C’est une pipe for Maxima

 

I really love the pipe operator $>$ introduced into R by the package magrittr.  Not least because of the reference to the piece pictured here — “The Treachery of Images” by the Belgian surrealist painter René Magritte.

I don’t know yet whether this will be a really useful Maxima feature, but it is easy enough to make a simple pipe operation using infix():

infix("%>%",1,1); 
"%>%" (a,b):=b(a);

pipe1

Notice the 2nd and 3rd arguments of infix() control the precedence of operations (the left and right hand binding powers lbp and rbp).  We want to set those values lower than lbp and rbp for multiplication * in 2*%pi  and for for addition + in 1+%i (which by default in Maxima have lbp=180 and rbp=180).  Here’s the maxima document that gives the details about operators and binding power.

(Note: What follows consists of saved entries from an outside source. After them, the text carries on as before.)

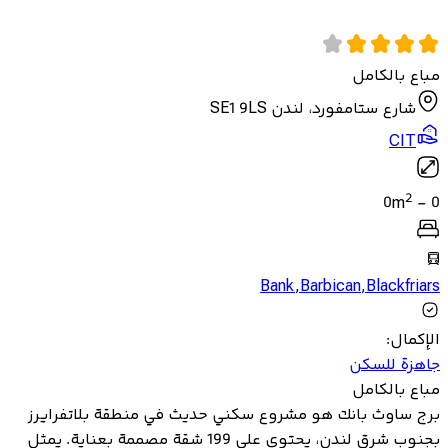
مباع بالكامل
شارع ستامفورد، لندن SE1 9LS
CIT
2
0
m
-
0
Bank
,
Barbican
,
Blackfriars
الإكمال
:
جاهزة للسكن
مباع بالكامل
برج ساوث بانك هو مشروع سكني حديث في منطقة بلاتفرايرز
بجنوب شرق لندن، يحتوي على 199 شقة مصممة بعناية. يمثل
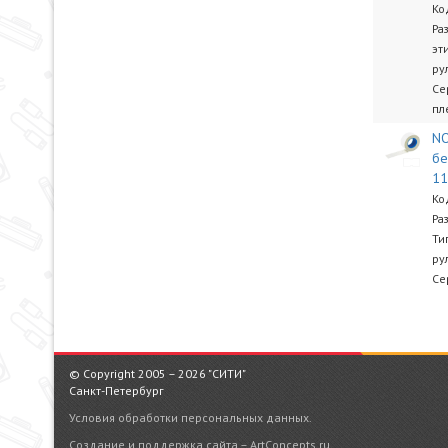
Ко
Ра
эт
ру
Се
пл
NO
бе
1
Ко
Ра
Ти
ру
Се
© Copyright 2005 – 2026 "СИТИ"
Санкт-Петербург
Условия обработки персональных данных.
Создание и поддержка сайта – ArtConcepts.ru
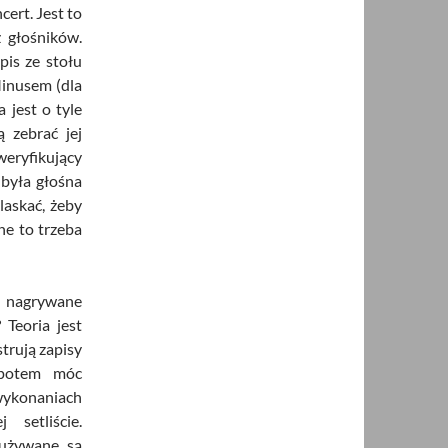
cert. Jest to
 głośników.
pis ze stołu
Minusem (dla
a jest o tyle
ą zebrać jej
eryfikujący
 była głośna
laskać, żeby
ne to trzeba
ą nagrywane
 Teoria jest
strują zapisy
 potem móc
ykonaniach
setliście.
 używane są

To make the pipe idea slightly more powerful so as to work with functions like integrate() and diff() which require more than one argument, we could try something like this, which makes use of the matlab-like find() I wrote about recently.

infix("%>%",1,1);
"%>%" (a,b):=block([i,bb],
 if atom(b) then 
     b(a)
 else (
     i:find(b=%P),
     bb:append(firstn(b,i[1]-1),[a],rest(b,i[1])),
     apply(first(bb),rest(bb,1))
     )
);

pipe2.PNG

Note that we’ve introduced the convention that the piped expression is referred to as %P, and that we call functions using a lisp-like construction where diff(%P,x) becomes [diff,%P,x].